Intelligence, Learning and Beekeeping

In the past sixty years there have been two significant publications related to learning, both which are mentioned elsewhere in these reflections.   One is Howard Gardener’s  Theory of Multiple Intelligences, published in 1983 as described previously. 

The second study is The Taxonomy of Learning Domains, published in 1956 by a committee chaired by Dr. Benjamin Bloom. The cognitive domain, which  involves knowledge and the development of intellectual skills, consists of six categories normally  presented in the form of a pyramid,  with the more complex skills standing atop the more simple ones in that the first one must be mastered before the next one can take place. 

Paraphrasing Bloom’s terminology, the first two levels (often referred to as lower order  thinking skills) are a familiarity with and comprehension of the basic knowledge or data.  The four upper levels relate to the ability to apply that information by means of analyzing a situation,  blending and utilizing different options, evaluating the results and possibly creating something that is specifically relevant if not new. 

Bloom’s Taxonomy is not to be confused with Maslow’s Hierarchy, the latter referring mainly, but not exclusively, to personal growth, although there are intriguing similarities between the two. 

Our school systems, including colleges, are often primarily concerned with the lower order skills, not least because they can be easily and quickly measured in standardized tests.  I have not yet seen a multiple choice test that measures higher order thinking skills, although they might exist.   An acquaintance who is studying to be a nurse broke the radius bone in her right arm in two places.  When I asked how she would cope with school (she is taking night classes) she replied that fortunately the professor hands out notes at the beginning of each class and the students have only to highlight those parts that will be on the test.  No higher order thinking required.

Too often the unspoken game that students play in school is “What Does Teacher Want?”  Work out what the teacher expects, give it back to him/her, and a good grade is assured.  The skills are lower level (understand the data) and validation is external; we rely on others to tell us what is right, what is good, what is important.

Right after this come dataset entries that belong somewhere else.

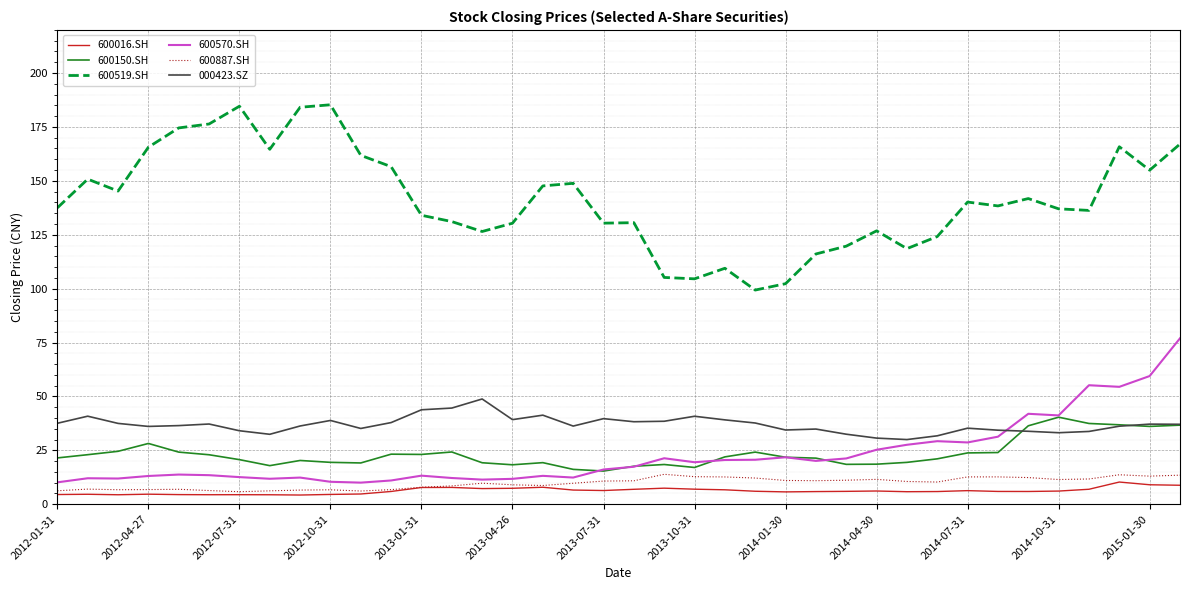

What is the highest value of the 600150.SH series?

40.3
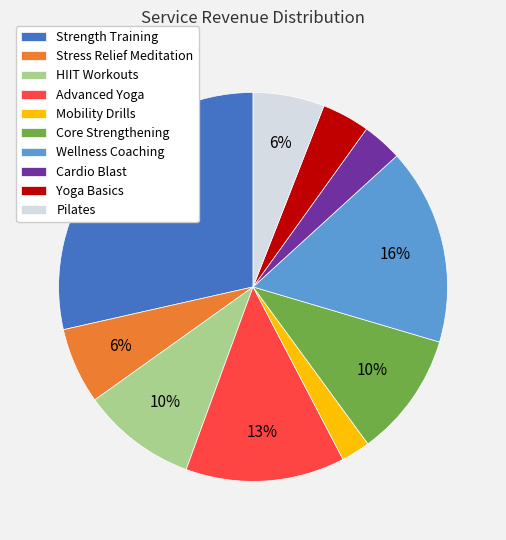

To the nearest percent, what is the average slice percentage?

10%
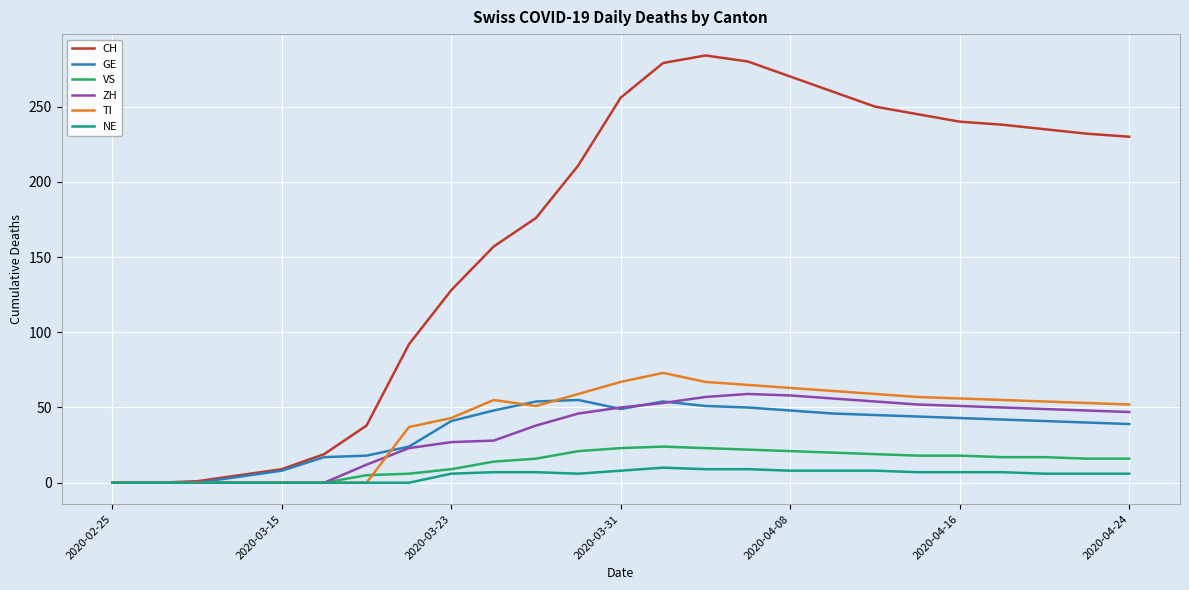

What is the maximum value for NE?

10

A conversation with Jim Bobb, a doyen of Pennsylvania beekeepers, clarified that Bloom’s Taxonomy has relevance for beekeeping.  Yes, it is important that one knows the basic data and understands it.  No meaningful analysis can take place without that knowledge and a major responsibility of any beekeeper is to be well informed.   But the only way to learn how to apply knowledge is to get one’s hands dirty, to get into a hive as often as possible and to make decisions that are particular to that colony based on a combination of the evidence on the frames and the theory from the literature. Randy Oliver, in his frequent presentations, concurs. 

There is no single recipe for beekeeping.  A good spring management class or  winter preparation article is not a prescription so much as a set of principles based on honey bee biology and behavior that offer choices.  Increasingly, when asked “What do I do now with my hive?” my response is not to be directive (tempting as it is) but to  describe possible  courses of action based on the particular state of the bees.

Ultimately each successful beekeeper develops a particular style of management that is creative and unique to their objectives, their location and their bees.   That’s the higher order thinking skills at work.  Anything less is like trying to understand Mozart as no more than a series of sound waves caused by the disturbance of molecules in the atmosphere.